Condolences for the Lampedusa tragedy are not enough; Europe must act!


Last Thursday a boat originating from Libya with 500 migrants on board caught fire half a mile away from the Italian coast.

At the time of publishing this article, 232 people including four children have been reported dead, while more than 100 are still missing.

But this is not the first time that such a tragedy has happened.

Since 1990, close to 20,000 people, mainly from Africa, have lost their lives trying to reach Europe, making the Mediterranean Sea a graveyard for migrants, and the small Italian island of Lampedusa a symbol of a failed European response.

Most of the people on the boat were from Somalia and Eritrea and many were likely to have been considered as refugees under the 1951 UN Convention.

The international community, and the European Union in particular, must understand the despair of these men and women who have no choice but to leave their country, their families and their friends.

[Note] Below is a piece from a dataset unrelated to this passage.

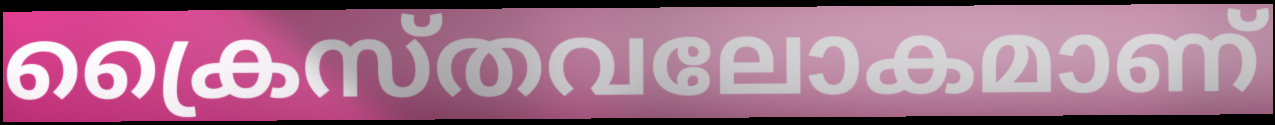
ക്രൈസ്തവലോകമാണ്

When deprivation is a reality, the right of people to survive must be effectively protected.

Europe must find the way to prevent these tragedies from happening again.

It must review its asylum policy and distribute the duty to grant asylum to those in need more fairly among member states.

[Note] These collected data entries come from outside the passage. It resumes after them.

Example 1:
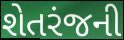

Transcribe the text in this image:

શેતરંજની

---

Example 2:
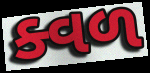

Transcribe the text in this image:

ક્વળ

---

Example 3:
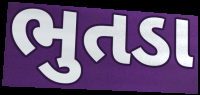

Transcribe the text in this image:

ભુતડા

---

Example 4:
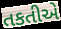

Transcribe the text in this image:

તકતીએ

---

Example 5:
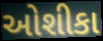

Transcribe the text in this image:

ઓશીકા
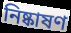
নিষ্কাষণ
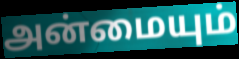
அன்மையும்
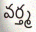
వర్త్మ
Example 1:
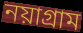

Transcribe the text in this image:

নয়াগ্রাম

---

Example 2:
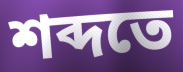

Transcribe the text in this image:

শব্দতে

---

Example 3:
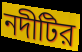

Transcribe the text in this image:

নদীটির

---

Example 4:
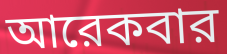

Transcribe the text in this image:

আরেকবার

It is a fundamental issue of solidarity with the migrants themselves but also with those countries which are experiencing increasing migratory flows.

But Europe must also review its migration policies.

Tougher border controls may have made Fortress Europe’s walls less porous. But persecution, deprivation, poverty and human rights violations on the other side of the Mediterranean have not stopped people from fleeing.

While nobody can deny the right of any state to control its borders, the reality is that Europe’s border policy strongly discourages assistance to, and the rescue of, boat people drifting across the Mediterranean. It also encourages a flourishing business for human traffickers and smugglers exploiting people’s misery.

Clearly more than condolences are expected from Europe.

As the quest for better and safer livelihoods and decent jobs is not likely to decrease, a paradigm shift is urgently needed.

With its rapidly ageing population, Europe must find new ways of balancing border control and labour migration policy.

Creating regular migration channels in collaboration with the real actors of the world of work – i.e. labour ministries, employers’ and workers’ organisations – must be considered.

The incident occurred while the UN General Assembly was holding its high-level dialogue on international migration and development.

The UN Secretary General’s message was that we need to make migration work for the benefit of migrants and nations alike.

This starts by making sure that the human rights of migrants are respected – in Europe too.